Write out the stretch of rows below, from their start through the line containing "Our BESS energy", putting "Standard" in place of "Economy" and leaving everything else as it is.

▸ RECORDS:

= Beginning of Section =

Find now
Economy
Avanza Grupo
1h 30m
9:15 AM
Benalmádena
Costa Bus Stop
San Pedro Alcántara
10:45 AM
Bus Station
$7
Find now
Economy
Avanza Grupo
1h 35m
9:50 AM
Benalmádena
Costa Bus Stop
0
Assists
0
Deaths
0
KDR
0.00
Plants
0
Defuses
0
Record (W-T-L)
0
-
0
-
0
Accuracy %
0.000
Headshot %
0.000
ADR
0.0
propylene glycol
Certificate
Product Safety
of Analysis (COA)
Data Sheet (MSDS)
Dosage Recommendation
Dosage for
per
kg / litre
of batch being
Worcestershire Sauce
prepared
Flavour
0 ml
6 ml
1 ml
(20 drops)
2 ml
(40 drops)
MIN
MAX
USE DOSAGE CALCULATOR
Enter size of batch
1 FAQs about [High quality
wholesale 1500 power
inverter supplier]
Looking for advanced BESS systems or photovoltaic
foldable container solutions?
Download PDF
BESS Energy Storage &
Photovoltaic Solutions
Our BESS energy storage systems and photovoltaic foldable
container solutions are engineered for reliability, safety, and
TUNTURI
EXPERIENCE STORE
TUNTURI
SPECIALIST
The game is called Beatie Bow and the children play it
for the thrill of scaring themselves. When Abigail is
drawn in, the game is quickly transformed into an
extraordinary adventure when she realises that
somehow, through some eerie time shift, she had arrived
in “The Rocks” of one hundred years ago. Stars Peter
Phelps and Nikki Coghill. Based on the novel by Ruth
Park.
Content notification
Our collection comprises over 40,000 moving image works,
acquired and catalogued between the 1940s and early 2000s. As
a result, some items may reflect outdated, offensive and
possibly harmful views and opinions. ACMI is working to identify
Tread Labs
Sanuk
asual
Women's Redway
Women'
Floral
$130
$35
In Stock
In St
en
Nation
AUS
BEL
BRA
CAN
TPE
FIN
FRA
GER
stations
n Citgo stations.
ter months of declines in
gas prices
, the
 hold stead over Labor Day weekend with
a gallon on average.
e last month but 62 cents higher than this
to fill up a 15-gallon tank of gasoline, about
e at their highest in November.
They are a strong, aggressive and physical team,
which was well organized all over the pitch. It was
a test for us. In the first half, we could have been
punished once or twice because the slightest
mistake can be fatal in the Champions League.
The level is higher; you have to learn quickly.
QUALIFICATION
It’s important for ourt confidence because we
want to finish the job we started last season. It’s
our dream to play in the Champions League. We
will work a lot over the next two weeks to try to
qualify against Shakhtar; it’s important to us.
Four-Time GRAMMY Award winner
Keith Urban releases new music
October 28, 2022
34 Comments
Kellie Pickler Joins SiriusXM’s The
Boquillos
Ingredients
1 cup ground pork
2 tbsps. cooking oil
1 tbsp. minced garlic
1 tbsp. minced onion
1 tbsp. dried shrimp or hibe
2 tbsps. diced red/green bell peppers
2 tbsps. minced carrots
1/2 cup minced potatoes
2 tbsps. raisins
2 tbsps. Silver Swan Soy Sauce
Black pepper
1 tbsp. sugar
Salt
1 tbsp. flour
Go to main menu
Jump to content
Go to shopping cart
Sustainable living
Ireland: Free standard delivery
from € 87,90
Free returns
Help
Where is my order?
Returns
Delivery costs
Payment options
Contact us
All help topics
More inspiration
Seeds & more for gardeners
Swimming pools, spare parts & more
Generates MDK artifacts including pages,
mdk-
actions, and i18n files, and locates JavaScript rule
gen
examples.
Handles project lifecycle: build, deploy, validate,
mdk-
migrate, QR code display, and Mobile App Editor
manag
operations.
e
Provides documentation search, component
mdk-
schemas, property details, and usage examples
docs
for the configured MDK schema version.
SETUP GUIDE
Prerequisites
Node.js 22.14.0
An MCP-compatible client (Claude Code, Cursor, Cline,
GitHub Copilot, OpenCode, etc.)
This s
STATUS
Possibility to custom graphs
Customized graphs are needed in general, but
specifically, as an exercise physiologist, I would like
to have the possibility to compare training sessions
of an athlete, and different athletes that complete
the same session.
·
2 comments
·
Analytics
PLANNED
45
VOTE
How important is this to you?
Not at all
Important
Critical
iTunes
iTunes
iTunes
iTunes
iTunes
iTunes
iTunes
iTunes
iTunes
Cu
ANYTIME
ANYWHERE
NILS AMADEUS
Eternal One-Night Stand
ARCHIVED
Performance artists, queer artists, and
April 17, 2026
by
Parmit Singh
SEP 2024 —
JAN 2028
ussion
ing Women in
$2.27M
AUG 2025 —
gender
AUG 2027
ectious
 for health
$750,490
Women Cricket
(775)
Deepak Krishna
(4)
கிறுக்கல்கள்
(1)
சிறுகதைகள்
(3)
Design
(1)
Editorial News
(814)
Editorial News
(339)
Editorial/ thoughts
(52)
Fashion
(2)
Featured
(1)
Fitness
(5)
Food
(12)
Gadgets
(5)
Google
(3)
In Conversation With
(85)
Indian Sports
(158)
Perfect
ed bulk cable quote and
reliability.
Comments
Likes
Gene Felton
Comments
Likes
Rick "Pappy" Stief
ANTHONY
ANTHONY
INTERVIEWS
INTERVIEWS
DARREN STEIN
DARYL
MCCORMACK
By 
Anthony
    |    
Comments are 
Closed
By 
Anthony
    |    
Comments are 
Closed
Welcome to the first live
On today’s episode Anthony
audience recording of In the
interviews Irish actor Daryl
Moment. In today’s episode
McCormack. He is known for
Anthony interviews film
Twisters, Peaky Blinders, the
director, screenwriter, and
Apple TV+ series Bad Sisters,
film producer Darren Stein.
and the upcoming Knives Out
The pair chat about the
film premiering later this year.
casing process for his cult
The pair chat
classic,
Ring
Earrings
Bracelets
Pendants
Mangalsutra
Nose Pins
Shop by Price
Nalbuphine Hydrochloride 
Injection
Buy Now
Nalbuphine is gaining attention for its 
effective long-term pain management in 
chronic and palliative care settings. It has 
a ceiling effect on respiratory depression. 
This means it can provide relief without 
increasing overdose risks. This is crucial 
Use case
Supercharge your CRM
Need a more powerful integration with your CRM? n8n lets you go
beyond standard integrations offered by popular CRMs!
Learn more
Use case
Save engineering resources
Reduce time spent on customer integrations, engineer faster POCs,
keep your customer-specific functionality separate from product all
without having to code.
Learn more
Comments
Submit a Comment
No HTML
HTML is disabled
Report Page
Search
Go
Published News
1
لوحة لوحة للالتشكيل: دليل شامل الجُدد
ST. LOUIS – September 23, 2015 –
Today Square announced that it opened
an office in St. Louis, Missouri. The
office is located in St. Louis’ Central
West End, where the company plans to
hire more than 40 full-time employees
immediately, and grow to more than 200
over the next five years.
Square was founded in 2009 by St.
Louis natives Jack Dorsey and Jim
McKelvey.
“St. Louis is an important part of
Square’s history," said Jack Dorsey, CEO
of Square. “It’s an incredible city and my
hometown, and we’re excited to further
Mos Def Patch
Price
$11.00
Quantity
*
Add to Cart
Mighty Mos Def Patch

= End of Section =

▸ ANSWER SPACE:
Find now
Standard
Avanza Grupo
1h 30m
9:15 AM
Benalmádena
Costa Bus Stop
San Pedro Alcántara
10:45 AM
Bus Station
$7
Find now
Standard
Avanza Grupo
1h 35m
9:50 AM
Benalmádena
Costa Bus Stop
0
Assists
0
Deaths
0
KDR
0.00
Plants
0
Defuses
0
Record (W-T-L)
0
-
0
-
0
Accuracy %
0.000
Headshot %
0.000
ADR
0.0
propylene glycol
Certificate
Product Safety
of Analysis (COA)
Data Sheet (MSDS)
Dosage Recommendation
Dosage for
per
kg / litre
of batch being
Worcestershire Sauce
prepared
Flavour
0 ml
6 ml
1 ml
(20 drops)
2 ml
(40 drops)
MIN
MAX
USE DOSAGE CALCULATOR
Enter size of batch
1 FAQs about [High quality
wholesale 1500 power
inverter supplier]
Looking for advanced BESS systems or photovoltaic
foldable container solutions?
Download PDF
BESS Energy Storage &
Photovoltaic Solutions
Our BESS energy storage systems and photovoltaic foldable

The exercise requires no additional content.